Seefelder C, Elango S, Rosbe K W, Jennings R W
Department of Anesthesia, Children's Hospital, Boston, MA 02115, USA;
Paediatr Anaesth. 2001 Jan;11(1):112-8. doi: 10.1046/j.1460-9592.2001.00591.x.
Iatrogenic oesophageal perforation in neonates is well recognized in the medical and surgical literature with intubation injury listed as a possible contributing mechanism besides nasogastric tube placement and suctioning. Diagnosis can be difficult and sometimes confused with other entities. With early diagnosis, nonsurgical management often leads to complete resolution in neonates. We report the case of a 1-day-old premature neonate who was brought to the operating room with the preliminary diagnosis of proximal oesophageal atresia with stump perforation and distal tracheo-esophageal fistula. His intubation for respiratory distress at birth had been difficult due to Pierre-Robin sequence with micrognathia. Oesophagoscopy in the operating room revealed a patent oesophagus but perforations in the pharynx and in the proximal oesophagus with the nasogastric tube entering the pharyngeal perforation.
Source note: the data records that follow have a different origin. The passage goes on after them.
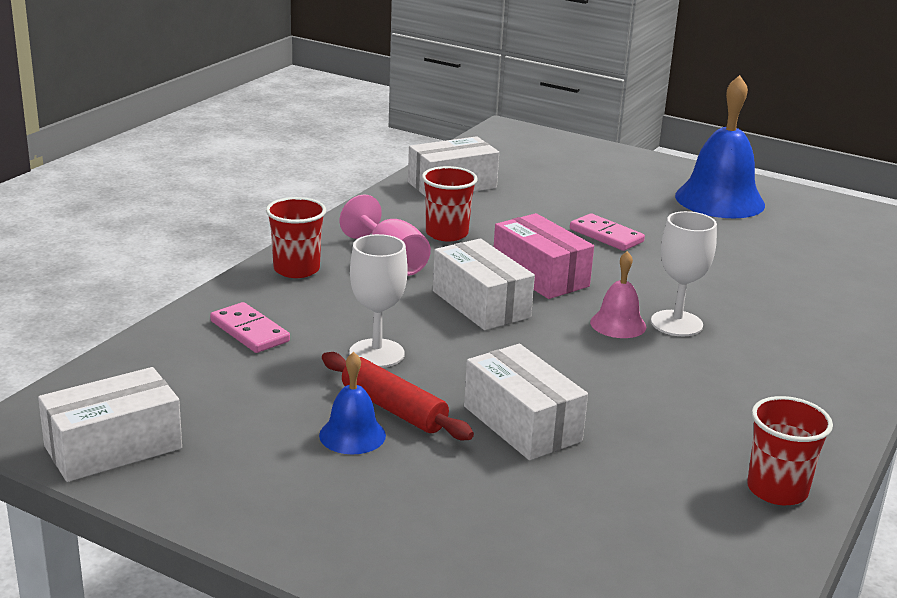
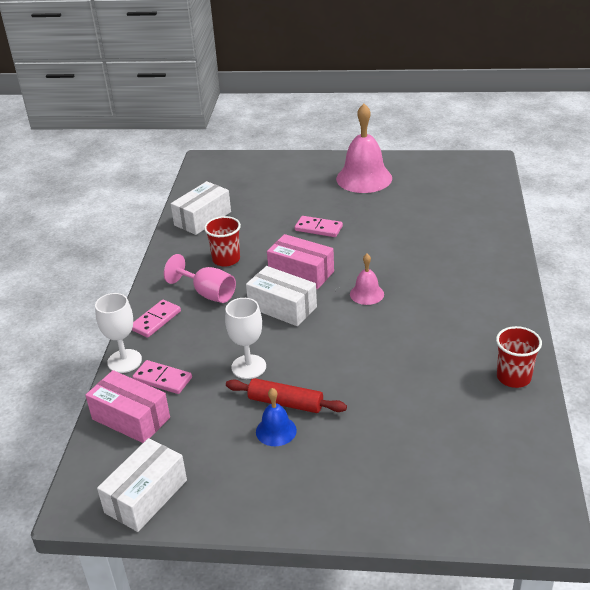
camera: 20 degrees left, 10 degrees up
red cup [266,197,326,278] -> pink domino [132,300,181,338]
white box [464,344,588,460] -> none
white goblet [651,211,717,336] -> white goblet moved to [95,293,142,373]
blue bell [675,75,765,218] -> pink bell [336,104,392,193]
none -> pink box [85,370,170,443]

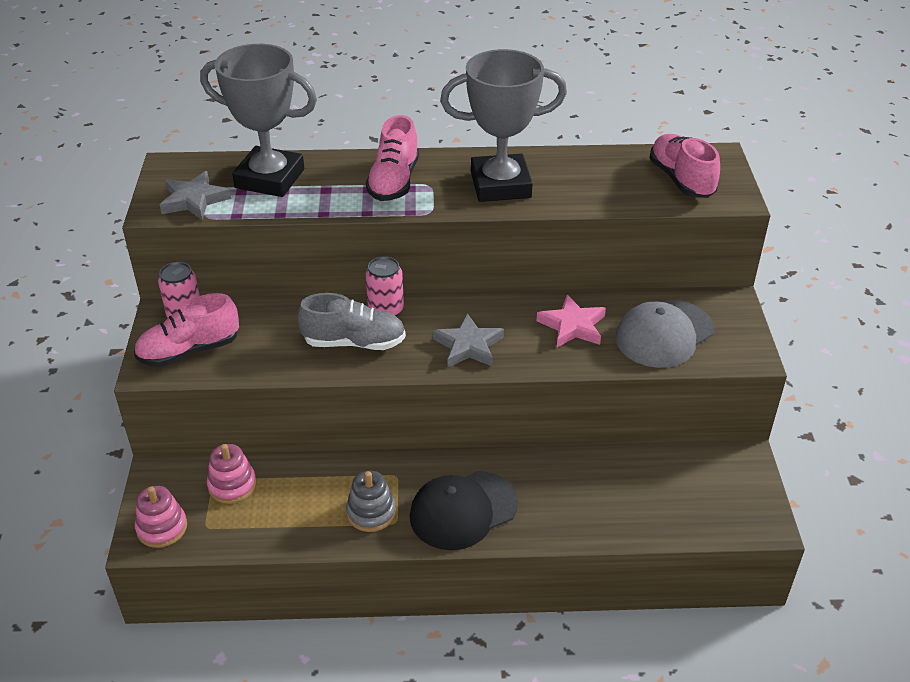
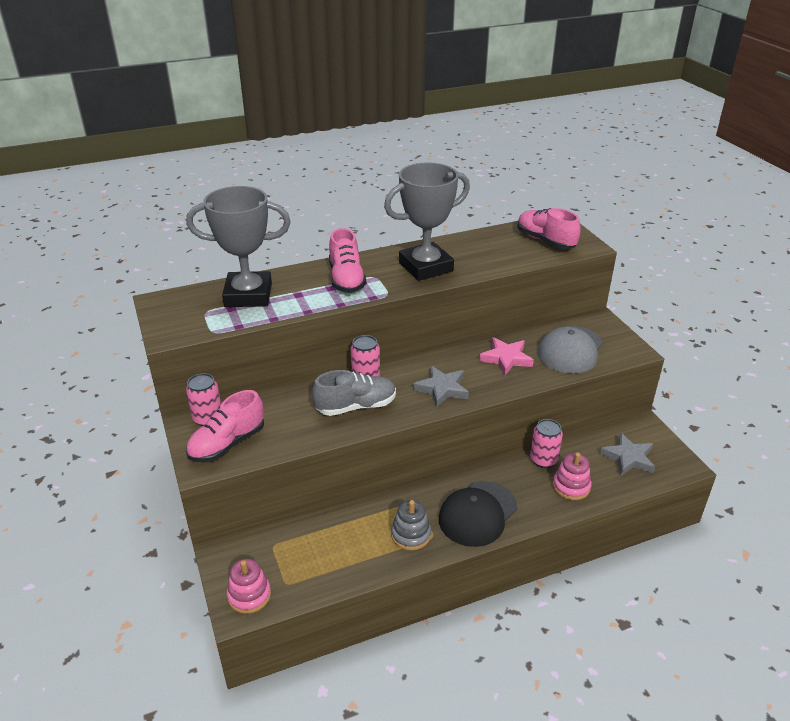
camera: 20 degrees left, 5 degrees down
grey star [160,171,231,220] -> grey star moved to [600,433,655,476]
pink stacking toy [207,444,256,504] -> pink stacking toy moved to [553,452,592,500]
none -> pink can [530,419,563,468]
Oesophageal perforation and the limitations of the difficult airway algorithm in small neonates are discussed.
医源性新生儿食管穿孔在医学和外科文献中已得到充分认识,除鼻胃管放置和抽吸外,插管损伤被列为可能的促成机制。诊断可能很困难,有时会与其他病症混淆。早期诊断时,非手术治疗通常能使新生儿完全康复。我们报告一例1日龄早产新生儿的病例,该患儿因初步诊断为近端食管闭锁伴残端穿孔和远端气管食管瘘而被送入手术室。由于小下颌导致的Pierre-Robin序列,其出生时因呼吸窘迫插管困难。手术室中的食管镜检查显示食管通畅,但咽部和近端食管有穿孔,鼻胃管进入咽部穿孔处。本文讨论了食管穿孔以及小新生儿困难气道处理流程的局限性。